Once the plaintiff proved on the balance of probability as a matter of causation that he would have taken action to obtain a benefit or avoid a risk, he did not have to go on to prove on the balance of probability that the third party would have acted so as to confer the benefit or avoid the risk to the plaintiff. Instead, the plaintiff was entitled to succeed provided he showed that there was a substantial, and not merely a speculative, chance that the third party would have taken the action to confer the benefit or avoid the risk to the plaintiff. The evaluation of a substantial chance was a question of quantification of damages, the range lying somewhere between something that just qualified as real or substantial on the one hand and near certainty on the other.
 The majority dismissed the solicitors’ appeal because the plaintiff had established that it would have negotiated the warranty issue if it had been properly advised, and there was a substantial chance that it would have obtained partial or full protection from the leasehold liabilities: see Lawyers’ Professional Liability, supra, at p. 227.
 In Ontario, Folland v. Reardon (2005), 2005 CanLII 1403 (ON CA), 74 O.R. (3d) 688 (C.A.), is the leading case on loss of chance in solicitor’s negligence. In Folland, the plaintiff sued his former lawyer for the alleged negligent conduct of a sexual assault trial. The plaintiff argued that, but for his lawyer’s negligence, he would have been acquitted. This court held that the claim raised a genuine issue for trial.
Whatever the scope of the lost chance analysis in fixing liability for tort claims based on personal injuries, lost chance is well recognized as a basis for assessing damages in contract. In contract, proof of damage is not part of the liability inquiry. If a defendant breaches his contract with the plaintiff and as a result a plaintiff loses the opportunity to gain a benefit or avoid harm, that lost opportunity may be compensable.
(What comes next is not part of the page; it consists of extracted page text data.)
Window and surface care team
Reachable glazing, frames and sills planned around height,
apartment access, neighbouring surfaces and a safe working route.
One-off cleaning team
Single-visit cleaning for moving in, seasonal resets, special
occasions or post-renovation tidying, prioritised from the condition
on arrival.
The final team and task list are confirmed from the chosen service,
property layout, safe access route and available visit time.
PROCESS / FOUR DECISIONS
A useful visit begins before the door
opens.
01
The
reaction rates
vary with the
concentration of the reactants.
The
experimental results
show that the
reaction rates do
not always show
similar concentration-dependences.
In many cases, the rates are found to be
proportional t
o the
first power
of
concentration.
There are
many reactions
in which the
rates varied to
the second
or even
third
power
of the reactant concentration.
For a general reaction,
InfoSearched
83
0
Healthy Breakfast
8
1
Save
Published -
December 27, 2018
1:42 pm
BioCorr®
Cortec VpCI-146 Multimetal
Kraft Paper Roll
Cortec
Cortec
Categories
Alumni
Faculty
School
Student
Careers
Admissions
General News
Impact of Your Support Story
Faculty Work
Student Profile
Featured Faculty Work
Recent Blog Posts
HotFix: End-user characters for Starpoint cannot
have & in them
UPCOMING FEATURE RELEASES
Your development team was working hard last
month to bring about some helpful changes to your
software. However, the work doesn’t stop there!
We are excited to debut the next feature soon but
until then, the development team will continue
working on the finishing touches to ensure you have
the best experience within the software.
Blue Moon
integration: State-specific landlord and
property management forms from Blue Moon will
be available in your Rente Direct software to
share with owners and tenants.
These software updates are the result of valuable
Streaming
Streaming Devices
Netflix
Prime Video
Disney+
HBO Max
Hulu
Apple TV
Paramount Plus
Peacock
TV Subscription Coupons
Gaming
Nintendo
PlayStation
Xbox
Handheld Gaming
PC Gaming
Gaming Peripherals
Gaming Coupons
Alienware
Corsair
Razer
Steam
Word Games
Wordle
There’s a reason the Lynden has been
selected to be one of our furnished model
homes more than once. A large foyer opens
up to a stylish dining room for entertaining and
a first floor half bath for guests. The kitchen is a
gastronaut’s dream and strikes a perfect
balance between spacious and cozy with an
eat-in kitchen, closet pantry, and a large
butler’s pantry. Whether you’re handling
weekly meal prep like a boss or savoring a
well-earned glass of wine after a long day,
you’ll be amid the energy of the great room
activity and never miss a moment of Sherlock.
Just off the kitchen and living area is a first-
As I read the contract cases, a plaintiff can recover damages for a lost chance if four criteria are met. First, the plaintiff must establish on the balance of probabilities that but for the defendant’s wrongful conduct, the plaintiff had a chance to obtain a benefit or avoid a loss. Second, the plaintiff must show that the chance lost was sufficiently real and significant to rise above mere speculation. Third, the plaintiff must demonstrate that the outcome, that is, whether the plaintiff would have avoided the loss or made the gain, depended on someone or something other than the plaintiff himself or herself. Fourth, the plaintiff must show that the lost chance had some practical value.
 The Folland court concluded that a lost chance claim was not available to the plaintiff on the facts of the case; among other reasons, it held, at para. 92, that “public policy would not countenance a damage award” in circumstances where, on the trial court’s findings, the plaintiff probably committed the crime for which he was charged.
 Recently, in Berry v. Pulley, 2015 ONCA 449 (CanLII), 335 O.A.C. 176, at para. 70, this court described a “two-step framework” for the determination of a loss of chance claim. Associate Chief Justice Hoy explained, at para. 72, that the court must first determine if the four criteria set out in Folland are met. If they are, then the court proceeds to the second step and “will award damages equal to the probability of securing the lost benefit (or avoiding the loss) multiplied by the value of the lost benefit (or the loss sustained)”.
Where a plaintiff in a tort action arising out of solicitor’s negligence can establish on the balance of probabilities that but for the [solicitor’s] negligence he or she would have avoided the loss, he or she should be fully compensated for that loss.
Where a plaintiff can only establish that but for the solicitor’s negligence he or she lost a chance to avoid a loss, a claim for breach of contract may permit recovery for the value of that chance.